Pathogenic stimuli induce TNFa expression, which in turn induces other mediators and proteases responsible for the inflammatory response68. Omidian69, supplementing diabetic patients with 4,000 IU/day of vitamin D for 3 months, found a significant difference in serum TNFa levels, showing the possible protective effect that this micronutrient can have on inflammation when used in larger dosages and for a prolonged period. Borges70 showed an association between vitamin D deficiency and reduced beta-oxidation markers, including PPARa. However, in the current research no significant association was found between 2000 IU cholecalciferol supplementation with TNFa or PPARa mRNA expression in MZ, possibly owing to the healthy population used.

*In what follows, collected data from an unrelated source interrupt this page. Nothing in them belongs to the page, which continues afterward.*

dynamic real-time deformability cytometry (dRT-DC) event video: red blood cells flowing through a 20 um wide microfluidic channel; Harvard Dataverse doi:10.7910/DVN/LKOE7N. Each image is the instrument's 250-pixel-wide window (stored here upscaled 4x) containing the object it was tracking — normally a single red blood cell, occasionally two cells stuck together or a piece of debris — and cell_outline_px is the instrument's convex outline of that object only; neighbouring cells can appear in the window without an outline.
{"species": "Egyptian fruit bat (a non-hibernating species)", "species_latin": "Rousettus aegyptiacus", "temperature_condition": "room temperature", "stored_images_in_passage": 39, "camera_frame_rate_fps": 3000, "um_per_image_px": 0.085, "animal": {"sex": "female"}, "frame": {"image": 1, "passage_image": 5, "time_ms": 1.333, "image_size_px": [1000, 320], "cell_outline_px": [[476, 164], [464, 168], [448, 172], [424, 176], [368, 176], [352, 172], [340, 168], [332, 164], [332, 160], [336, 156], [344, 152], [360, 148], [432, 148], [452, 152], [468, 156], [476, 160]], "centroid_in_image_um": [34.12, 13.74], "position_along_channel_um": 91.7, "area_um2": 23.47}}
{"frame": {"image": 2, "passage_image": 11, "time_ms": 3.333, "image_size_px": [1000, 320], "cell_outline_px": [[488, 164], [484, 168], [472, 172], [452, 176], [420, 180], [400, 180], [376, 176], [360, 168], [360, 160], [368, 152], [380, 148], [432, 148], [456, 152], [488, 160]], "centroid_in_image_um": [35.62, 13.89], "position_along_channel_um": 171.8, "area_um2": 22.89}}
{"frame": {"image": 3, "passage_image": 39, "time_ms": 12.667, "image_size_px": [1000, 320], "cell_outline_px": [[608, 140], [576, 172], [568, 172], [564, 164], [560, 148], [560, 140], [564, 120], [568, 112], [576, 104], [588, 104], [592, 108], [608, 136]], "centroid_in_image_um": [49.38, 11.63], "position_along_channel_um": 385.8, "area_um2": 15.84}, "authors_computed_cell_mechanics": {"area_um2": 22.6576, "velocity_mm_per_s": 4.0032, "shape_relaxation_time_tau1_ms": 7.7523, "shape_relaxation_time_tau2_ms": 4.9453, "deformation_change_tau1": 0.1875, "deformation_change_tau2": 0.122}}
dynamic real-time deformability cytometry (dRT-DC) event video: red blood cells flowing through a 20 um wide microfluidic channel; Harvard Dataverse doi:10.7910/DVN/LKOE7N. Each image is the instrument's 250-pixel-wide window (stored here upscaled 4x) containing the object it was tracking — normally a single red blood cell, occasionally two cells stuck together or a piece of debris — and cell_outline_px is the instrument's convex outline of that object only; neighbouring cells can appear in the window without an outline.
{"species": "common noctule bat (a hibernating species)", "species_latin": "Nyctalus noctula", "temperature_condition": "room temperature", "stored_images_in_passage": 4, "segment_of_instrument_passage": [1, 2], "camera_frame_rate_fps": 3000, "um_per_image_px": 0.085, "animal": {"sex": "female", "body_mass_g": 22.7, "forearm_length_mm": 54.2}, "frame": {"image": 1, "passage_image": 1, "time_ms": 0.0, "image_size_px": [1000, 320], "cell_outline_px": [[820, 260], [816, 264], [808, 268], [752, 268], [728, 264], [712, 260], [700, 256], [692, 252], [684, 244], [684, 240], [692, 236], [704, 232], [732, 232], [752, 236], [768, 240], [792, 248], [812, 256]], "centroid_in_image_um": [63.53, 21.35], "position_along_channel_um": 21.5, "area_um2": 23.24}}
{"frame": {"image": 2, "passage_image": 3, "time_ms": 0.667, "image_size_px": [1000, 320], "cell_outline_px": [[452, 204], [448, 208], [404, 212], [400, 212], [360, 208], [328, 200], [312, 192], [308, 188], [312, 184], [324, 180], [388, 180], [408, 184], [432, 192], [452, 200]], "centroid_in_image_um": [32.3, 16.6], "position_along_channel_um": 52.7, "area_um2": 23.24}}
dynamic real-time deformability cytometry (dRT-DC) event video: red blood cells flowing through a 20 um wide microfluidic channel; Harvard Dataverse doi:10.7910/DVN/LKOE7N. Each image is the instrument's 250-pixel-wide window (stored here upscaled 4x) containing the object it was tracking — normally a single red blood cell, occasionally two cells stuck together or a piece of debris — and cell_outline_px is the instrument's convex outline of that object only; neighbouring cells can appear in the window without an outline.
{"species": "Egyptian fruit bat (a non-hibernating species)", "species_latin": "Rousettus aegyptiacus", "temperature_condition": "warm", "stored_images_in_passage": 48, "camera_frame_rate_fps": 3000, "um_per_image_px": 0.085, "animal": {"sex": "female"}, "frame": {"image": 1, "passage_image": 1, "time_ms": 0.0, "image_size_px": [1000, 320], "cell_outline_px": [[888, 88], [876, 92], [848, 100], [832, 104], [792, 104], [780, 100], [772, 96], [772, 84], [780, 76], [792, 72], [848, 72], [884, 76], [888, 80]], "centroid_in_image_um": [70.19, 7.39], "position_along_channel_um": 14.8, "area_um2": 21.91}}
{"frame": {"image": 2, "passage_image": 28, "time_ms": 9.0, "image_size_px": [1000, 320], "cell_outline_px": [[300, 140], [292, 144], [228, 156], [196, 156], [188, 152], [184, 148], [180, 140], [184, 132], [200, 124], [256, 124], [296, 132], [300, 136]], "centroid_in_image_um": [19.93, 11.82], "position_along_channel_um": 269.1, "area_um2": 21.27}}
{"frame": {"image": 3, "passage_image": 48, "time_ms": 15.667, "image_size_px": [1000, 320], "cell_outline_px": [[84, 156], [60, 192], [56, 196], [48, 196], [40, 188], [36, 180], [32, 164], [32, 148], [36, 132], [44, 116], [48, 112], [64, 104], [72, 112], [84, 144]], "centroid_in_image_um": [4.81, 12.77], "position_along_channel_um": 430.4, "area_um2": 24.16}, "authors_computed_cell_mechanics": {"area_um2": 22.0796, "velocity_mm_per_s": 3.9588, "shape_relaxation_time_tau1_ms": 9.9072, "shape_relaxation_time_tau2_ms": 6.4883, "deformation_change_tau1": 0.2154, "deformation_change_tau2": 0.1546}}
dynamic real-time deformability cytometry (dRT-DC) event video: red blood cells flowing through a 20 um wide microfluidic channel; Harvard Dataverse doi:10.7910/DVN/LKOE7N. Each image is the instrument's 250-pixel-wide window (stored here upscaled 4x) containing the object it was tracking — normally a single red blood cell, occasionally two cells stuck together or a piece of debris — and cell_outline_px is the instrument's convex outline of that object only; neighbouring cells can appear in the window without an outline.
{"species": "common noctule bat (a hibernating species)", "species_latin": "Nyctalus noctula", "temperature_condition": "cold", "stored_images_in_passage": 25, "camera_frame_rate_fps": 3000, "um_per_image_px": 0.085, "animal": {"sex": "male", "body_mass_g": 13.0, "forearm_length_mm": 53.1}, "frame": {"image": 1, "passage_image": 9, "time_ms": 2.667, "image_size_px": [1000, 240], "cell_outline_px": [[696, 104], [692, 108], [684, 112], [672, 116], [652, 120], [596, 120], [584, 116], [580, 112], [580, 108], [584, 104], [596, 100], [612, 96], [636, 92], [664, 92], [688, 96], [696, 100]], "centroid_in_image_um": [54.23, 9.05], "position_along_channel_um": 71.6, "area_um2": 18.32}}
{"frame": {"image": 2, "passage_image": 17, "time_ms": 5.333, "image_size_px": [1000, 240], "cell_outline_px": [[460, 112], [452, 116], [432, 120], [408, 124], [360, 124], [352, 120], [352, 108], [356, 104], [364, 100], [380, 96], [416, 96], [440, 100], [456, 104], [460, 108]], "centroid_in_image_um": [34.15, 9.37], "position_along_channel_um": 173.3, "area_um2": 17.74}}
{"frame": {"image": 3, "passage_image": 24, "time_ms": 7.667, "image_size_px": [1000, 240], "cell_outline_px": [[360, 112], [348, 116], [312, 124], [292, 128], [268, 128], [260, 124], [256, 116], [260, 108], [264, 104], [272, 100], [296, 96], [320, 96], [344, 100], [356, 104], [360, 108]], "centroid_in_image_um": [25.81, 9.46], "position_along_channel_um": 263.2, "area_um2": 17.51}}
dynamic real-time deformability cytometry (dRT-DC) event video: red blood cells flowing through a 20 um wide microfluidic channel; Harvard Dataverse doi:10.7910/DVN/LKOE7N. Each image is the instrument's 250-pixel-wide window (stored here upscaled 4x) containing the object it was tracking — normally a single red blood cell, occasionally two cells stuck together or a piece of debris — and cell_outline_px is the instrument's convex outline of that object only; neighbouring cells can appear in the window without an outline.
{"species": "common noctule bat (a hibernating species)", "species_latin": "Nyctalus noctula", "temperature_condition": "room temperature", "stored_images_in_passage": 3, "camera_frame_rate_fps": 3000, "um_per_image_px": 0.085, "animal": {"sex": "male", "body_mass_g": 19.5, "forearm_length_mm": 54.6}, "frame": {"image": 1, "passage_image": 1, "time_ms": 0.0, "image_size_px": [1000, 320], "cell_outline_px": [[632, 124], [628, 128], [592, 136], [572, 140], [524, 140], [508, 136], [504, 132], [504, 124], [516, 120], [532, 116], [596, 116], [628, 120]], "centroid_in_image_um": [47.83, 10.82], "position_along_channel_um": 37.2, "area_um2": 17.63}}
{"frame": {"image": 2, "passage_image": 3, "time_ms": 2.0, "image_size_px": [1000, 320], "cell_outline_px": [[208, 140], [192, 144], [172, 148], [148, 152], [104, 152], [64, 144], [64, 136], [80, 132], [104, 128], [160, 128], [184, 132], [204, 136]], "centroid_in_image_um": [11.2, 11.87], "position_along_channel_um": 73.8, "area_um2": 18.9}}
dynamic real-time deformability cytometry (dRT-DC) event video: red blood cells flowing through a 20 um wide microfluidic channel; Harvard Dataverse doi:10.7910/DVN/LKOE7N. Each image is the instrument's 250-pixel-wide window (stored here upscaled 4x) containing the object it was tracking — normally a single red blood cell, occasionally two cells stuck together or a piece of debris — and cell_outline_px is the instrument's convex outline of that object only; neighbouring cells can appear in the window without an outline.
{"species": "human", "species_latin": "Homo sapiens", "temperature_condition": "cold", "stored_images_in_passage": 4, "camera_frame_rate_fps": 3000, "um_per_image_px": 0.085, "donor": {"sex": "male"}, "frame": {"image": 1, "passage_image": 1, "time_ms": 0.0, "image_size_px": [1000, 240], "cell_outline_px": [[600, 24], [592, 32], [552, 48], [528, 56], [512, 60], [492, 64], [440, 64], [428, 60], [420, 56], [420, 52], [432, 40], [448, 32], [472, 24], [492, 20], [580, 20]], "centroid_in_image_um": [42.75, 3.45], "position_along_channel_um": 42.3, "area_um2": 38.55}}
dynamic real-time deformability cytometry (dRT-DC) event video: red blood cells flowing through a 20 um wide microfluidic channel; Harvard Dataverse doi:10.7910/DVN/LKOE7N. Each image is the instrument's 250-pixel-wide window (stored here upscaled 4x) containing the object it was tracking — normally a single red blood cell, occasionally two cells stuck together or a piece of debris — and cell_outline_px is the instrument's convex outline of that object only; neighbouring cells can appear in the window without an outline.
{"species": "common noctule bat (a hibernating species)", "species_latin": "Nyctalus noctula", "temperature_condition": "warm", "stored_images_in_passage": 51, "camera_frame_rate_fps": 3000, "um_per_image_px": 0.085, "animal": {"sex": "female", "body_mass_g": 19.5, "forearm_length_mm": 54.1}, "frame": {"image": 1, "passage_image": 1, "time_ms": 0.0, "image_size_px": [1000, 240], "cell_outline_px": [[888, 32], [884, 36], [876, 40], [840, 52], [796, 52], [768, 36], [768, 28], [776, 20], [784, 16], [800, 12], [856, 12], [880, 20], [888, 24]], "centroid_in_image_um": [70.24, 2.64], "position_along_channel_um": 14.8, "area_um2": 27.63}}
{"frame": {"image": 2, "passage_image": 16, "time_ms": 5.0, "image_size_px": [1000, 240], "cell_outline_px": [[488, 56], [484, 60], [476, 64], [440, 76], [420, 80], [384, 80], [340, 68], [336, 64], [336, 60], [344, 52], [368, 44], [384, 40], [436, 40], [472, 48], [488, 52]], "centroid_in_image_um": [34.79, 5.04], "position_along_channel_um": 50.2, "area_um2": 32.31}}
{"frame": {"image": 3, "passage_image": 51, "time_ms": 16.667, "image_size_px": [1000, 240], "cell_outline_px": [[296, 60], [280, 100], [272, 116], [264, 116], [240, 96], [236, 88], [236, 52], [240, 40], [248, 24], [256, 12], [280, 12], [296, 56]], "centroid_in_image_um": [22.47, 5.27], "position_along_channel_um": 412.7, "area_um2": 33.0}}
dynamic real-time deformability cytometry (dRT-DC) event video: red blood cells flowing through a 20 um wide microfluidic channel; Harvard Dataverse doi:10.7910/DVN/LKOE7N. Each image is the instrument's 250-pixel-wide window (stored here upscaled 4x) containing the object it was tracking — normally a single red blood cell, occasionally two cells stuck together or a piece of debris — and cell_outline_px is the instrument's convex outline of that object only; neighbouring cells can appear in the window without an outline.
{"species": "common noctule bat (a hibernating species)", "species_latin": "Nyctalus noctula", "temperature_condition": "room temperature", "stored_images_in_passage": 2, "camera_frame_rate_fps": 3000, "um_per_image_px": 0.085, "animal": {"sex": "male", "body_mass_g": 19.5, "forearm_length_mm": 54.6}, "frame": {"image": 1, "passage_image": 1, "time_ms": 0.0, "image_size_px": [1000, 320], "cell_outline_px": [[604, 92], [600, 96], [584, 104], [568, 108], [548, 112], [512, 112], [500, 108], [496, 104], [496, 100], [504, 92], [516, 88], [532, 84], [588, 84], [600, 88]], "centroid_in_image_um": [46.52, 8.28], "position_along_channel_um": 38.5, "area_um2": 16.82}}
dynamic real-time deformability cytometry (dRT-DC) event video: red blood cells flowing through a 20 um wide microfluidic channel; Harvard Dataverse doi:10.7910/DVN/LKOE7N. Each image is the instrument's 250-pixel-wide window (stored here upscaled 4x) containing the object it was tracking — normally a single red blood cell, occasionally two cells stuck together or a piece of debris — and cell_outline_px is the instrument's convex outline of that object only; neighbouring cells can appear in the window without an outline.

The major limitations of the present study were the use of a single concentration of the supplement and evaluations performed with only 2 months of use, which did not enable us to address the long-term effects of this supplementation. The small sample size, as our pilot study population consisted of same-sex MZ twin siblings and the decrease in the sample number for analysis of gene expression. However, this was the first clinical trial with vitamin D supplementation evaluating gene expression in this study population. Thus, further studies with different concentrations and different supplementation times are necessary to confirm our hypothesis that the increase in the serum concentration of vitamin D possibly contributes to the fight against cardiovascular diseases through the reduction in body fat.

In conclusion, increasing serum 25 (OH) D to values above 50 ng/mL yields health benefits through increased expression of VDR mRNA, reduced body fat, and increased lean mass, however, supplementation with 2000 IU of cholecalciferol for 2 months did not alter TNFa or PPARa mRNA expression in twins.